The problem
Your output should be the records below, word for word and picture-free.

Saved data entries

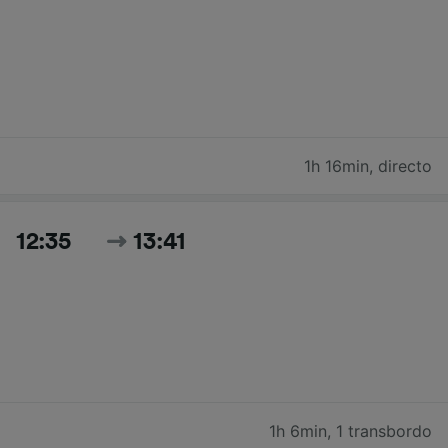
1h 16min
,
directo
12:35
13:41
1h 6min
,
1 transbordo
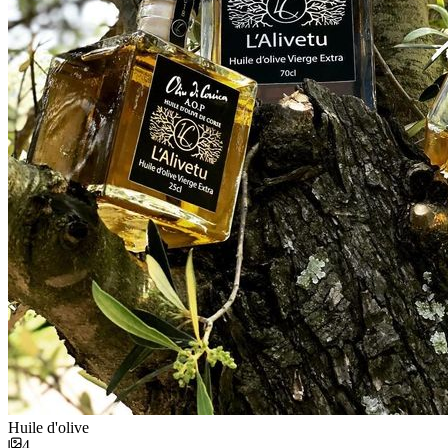
Huile d'olive
4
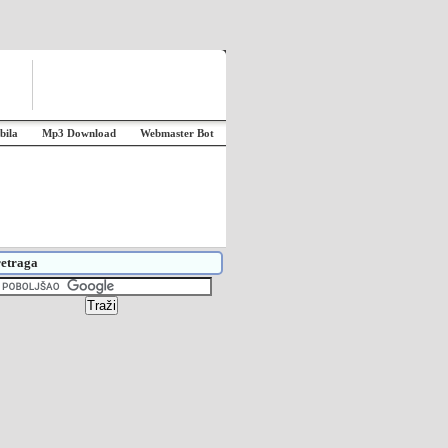
bila
Mp3 Download
Webmaster Bot
etraga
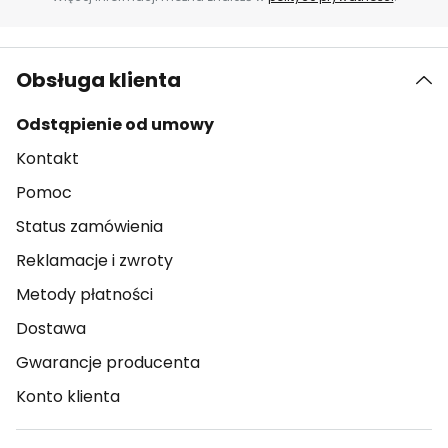
Obsługa klienta
Odstąpienie od umowy
Kontakt
Pomoc
Status zamówienia
Reklamacje i zwroty
Metody płatności
Dostawa
Gwarancje producenta
Konto klienta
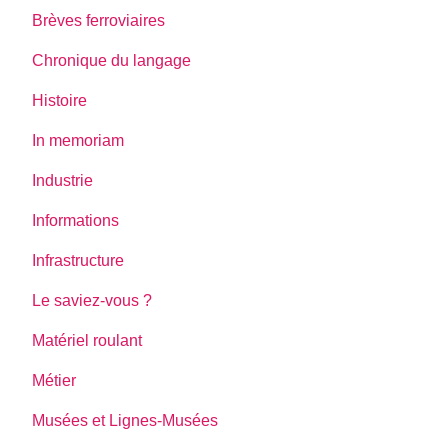
Brèves ferroviaires
Chronique du langage
Histoire
In memoriam
Industrie
Informations
Infrastructure
Le saviez-vous ?
Matériel roulant
Métier
Musées et Lignes-Musées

Answer area
1h 16min
,
directo
12:35
13:41
1h 6min
,
1 transbordo
Huile d'olive
4
bila
Mp3 Download
Webmaster Bot
etraga
Obsługa klienta
Odstąpienie od umowy
Kontakt
Pomoc
Status zamówienia
Reklamacje i zwroty
Metody płatności
Dostawa
Gwarancje producenta
Konto klienta
Brèves ferroviaires
Chronique du langage
Histoire
In memoriam
Industrie
Informations
Infrastructure
Le saviez-vous ?
Matériel roulant
Métier
Musées et Lignes-Musées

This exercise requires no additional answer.